Market Recap for Friday, August 19, 2016
Stocks ended last week on a negative note with each of our major indices finishing in negative territory. Losses were very minor on the more aggressive NASDAQ and Russell 2000, however, and three sectors - materials (XLB, +0.14%), technology (XLK, +0.06%) and consumer discretionary (XLY, +0.06%) did manage to finish with gains. Utilities (XLU, -1.22%) and energy (XLE, -0.83%) were the two primary laggards, but the XLE had an excuse after making a big breakout on Friday. We could see further profit taking today as crude oil trades considerably lower in early action this morning.
Semiconductors ($DJUSSC) were one of the leaders on Friday, but there is still a negative divergence in play that could haunt the group in the very near-term. The good news is that Friday's fresh new high occurred with increasing volume. Strong price action with solid volume trumps signs of slowing price momentum (MACD negative divergence), although I'd be wary of a reversing candle in this group. Check out the current chart:
The pink arrow marks a potential upcoming test of the rising 50 day SMA, while the blue arrow highlights the increasing volume that we saw on Friday. There'll be a battle here, but if the slowing momentum results in a sudden downward turn in the DJUSSC, the S&P 500 will be more likely to sell off as well.

+--

▶ Prompt 1
Rewrite the paragraph of the market recap that begins "Stocks ended last week" as a short bulleted list, keeping its main facts.
▶ Prompt 2
Quote the market recap from "Semiconductors ($DJUSSC) were" up to and including "off as well.".
The entries after this point come from a different source.

▶ Information provided
+--

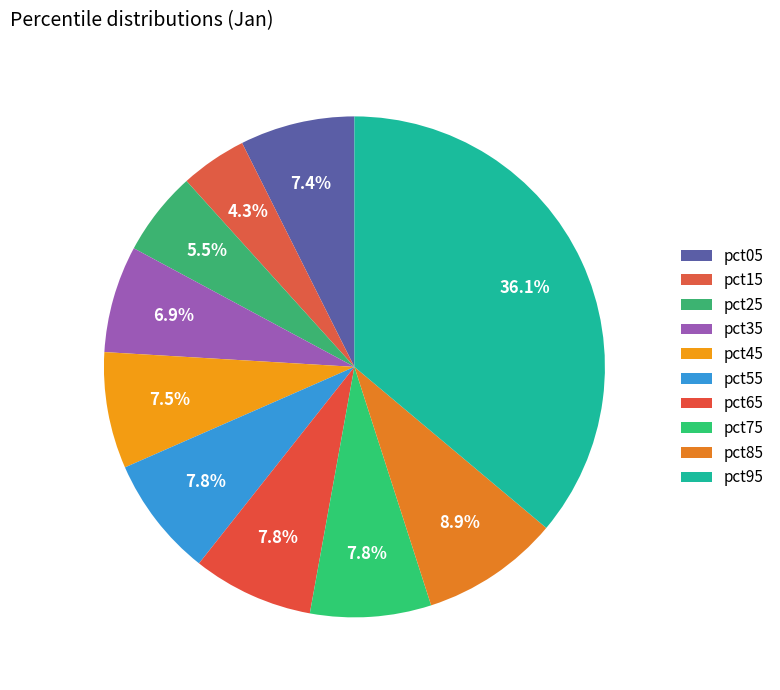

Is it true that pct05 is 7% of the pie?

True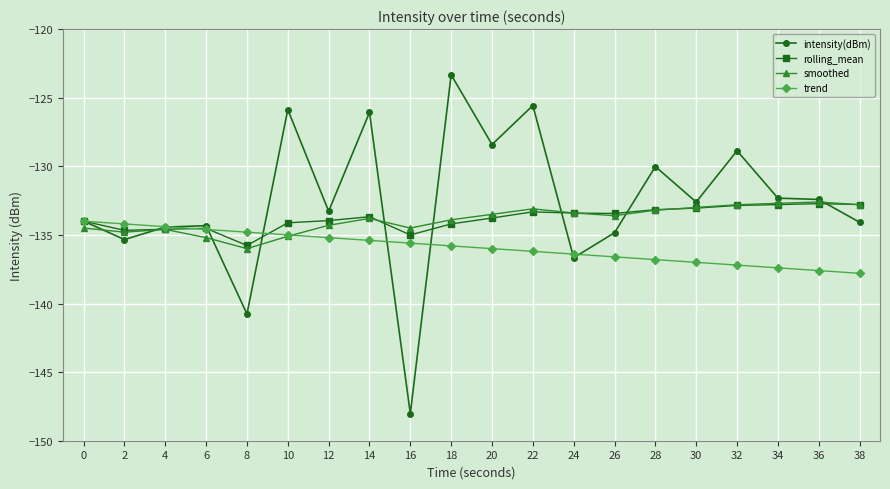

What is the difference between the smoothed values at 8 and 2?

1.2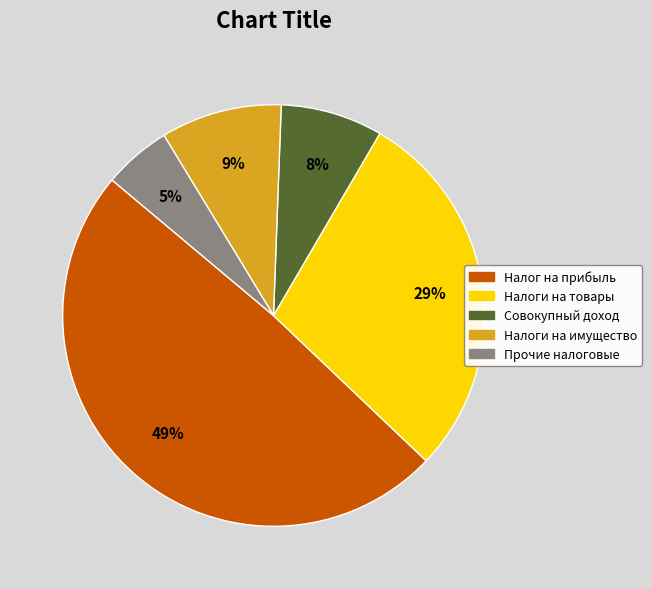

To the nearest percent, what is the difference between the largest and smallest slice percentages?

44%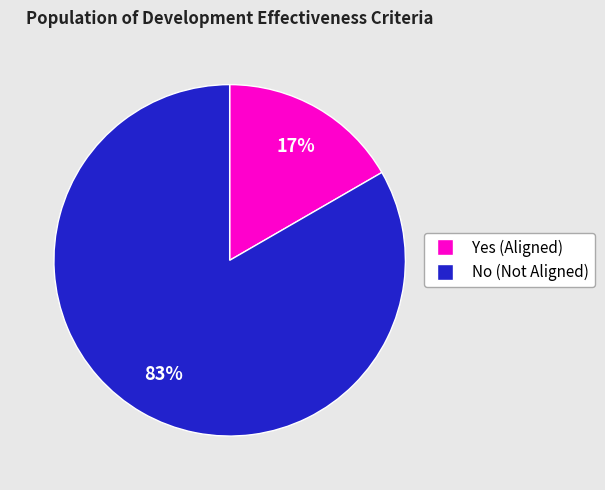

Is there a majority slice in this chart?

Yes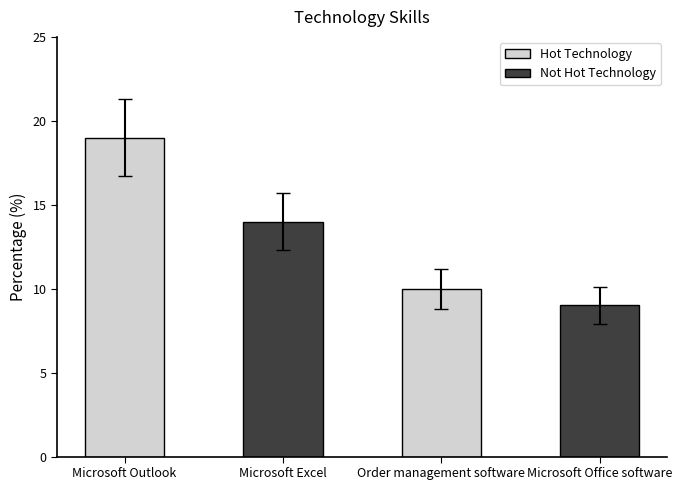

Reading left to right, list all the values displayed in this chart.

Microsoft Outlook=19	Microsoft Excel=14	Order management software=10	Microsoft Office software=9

+--

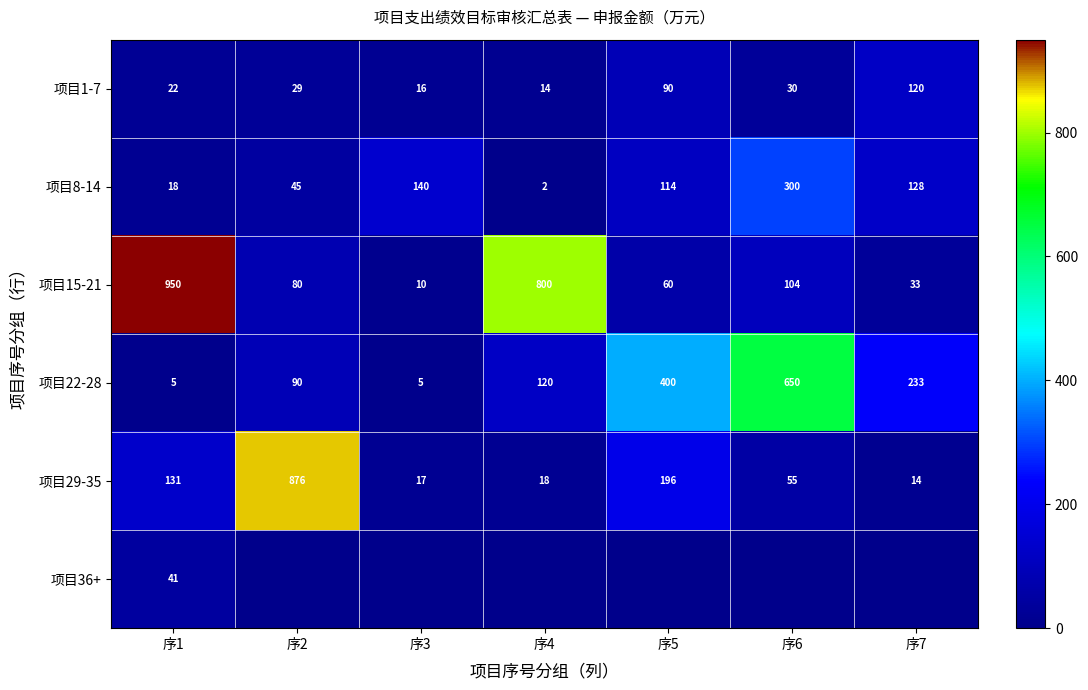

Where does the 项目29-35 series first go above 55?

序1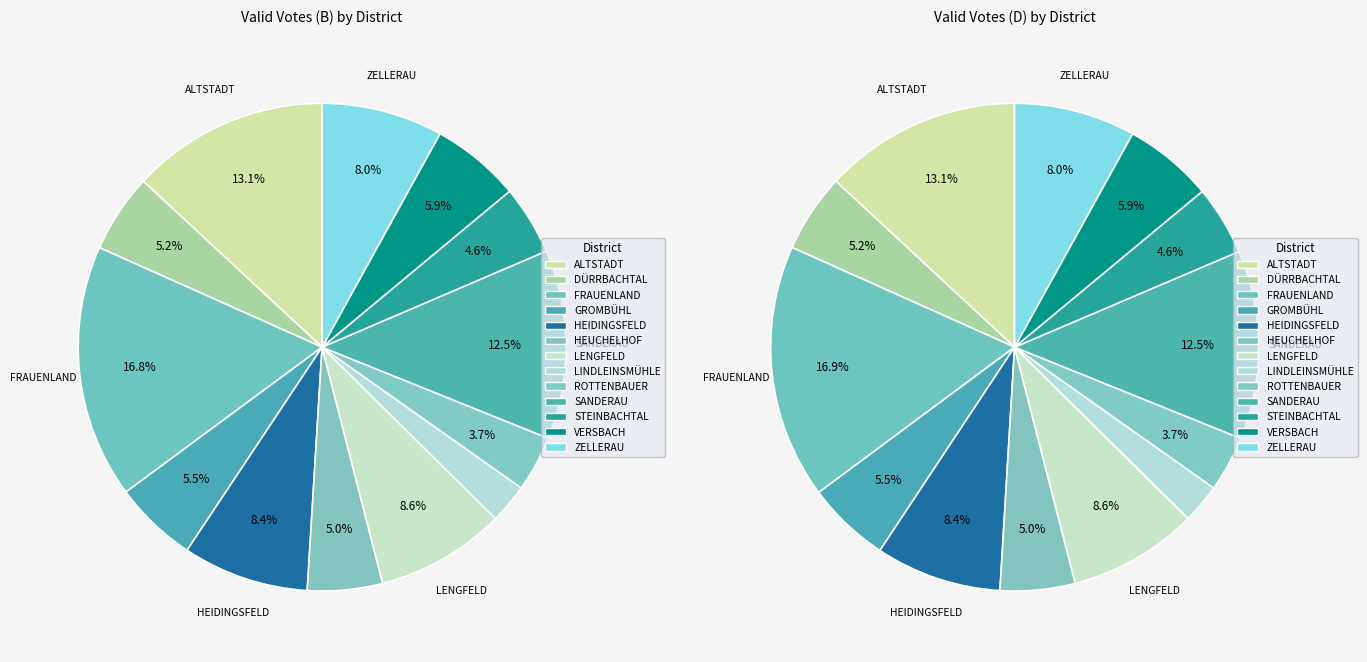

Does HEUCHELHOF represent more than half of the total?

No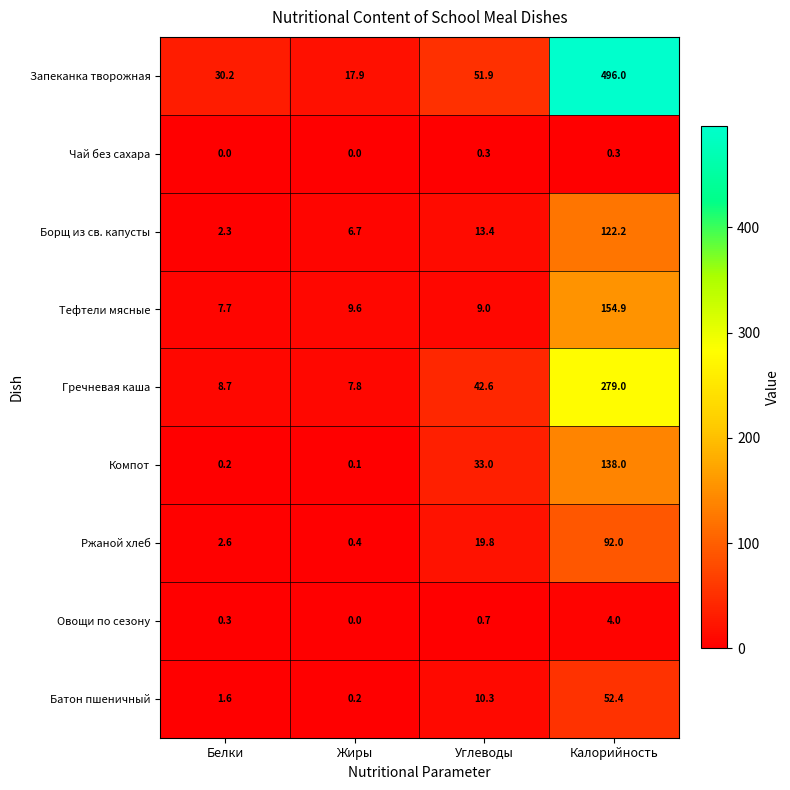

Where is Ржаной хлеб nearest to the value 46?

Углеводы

+--

▶ Exercise output 1
- All major indices finished last week in negative territory.
- The NASDAQ and Russell 2000 had only very minor losses.
- Three sectors posted gains: materials (XLB, +0.14%), technology (XLK, +0.06%) and consumer discretionary (XLY, +0.06%).
- Utilities (XLU, -1.22%) and energy (XLE, -0.83%) were the main laggards. The XLE had made a big breakout on Friday.
- Further profit taking could come today, with crude oil trading considerably lower early this morning.

▶ Exercise output 2
Semiconductors ($DJUSSC) were one of the leaders on Friday, but there is still a negative divergence in play that could haunt the group in the very near-term. The good news is that Friday's fresh new high occurred with increasing volume. Strong price action with solid volume trumps signs of slowing price momentum (MACD negative divergence), although I'd be wary of a reversing candle in this group. Check out the current chart:
The pink arrow marks a potential upcoming test of the rising 50 day SMA, while the blue arrow highlights the increasing volume that we saw on Friday. There'll be a battle here, but if the slowing momentum results in a sudden downward turn in the DJUSSC, the S&P 500 will be more likely to sell off as well.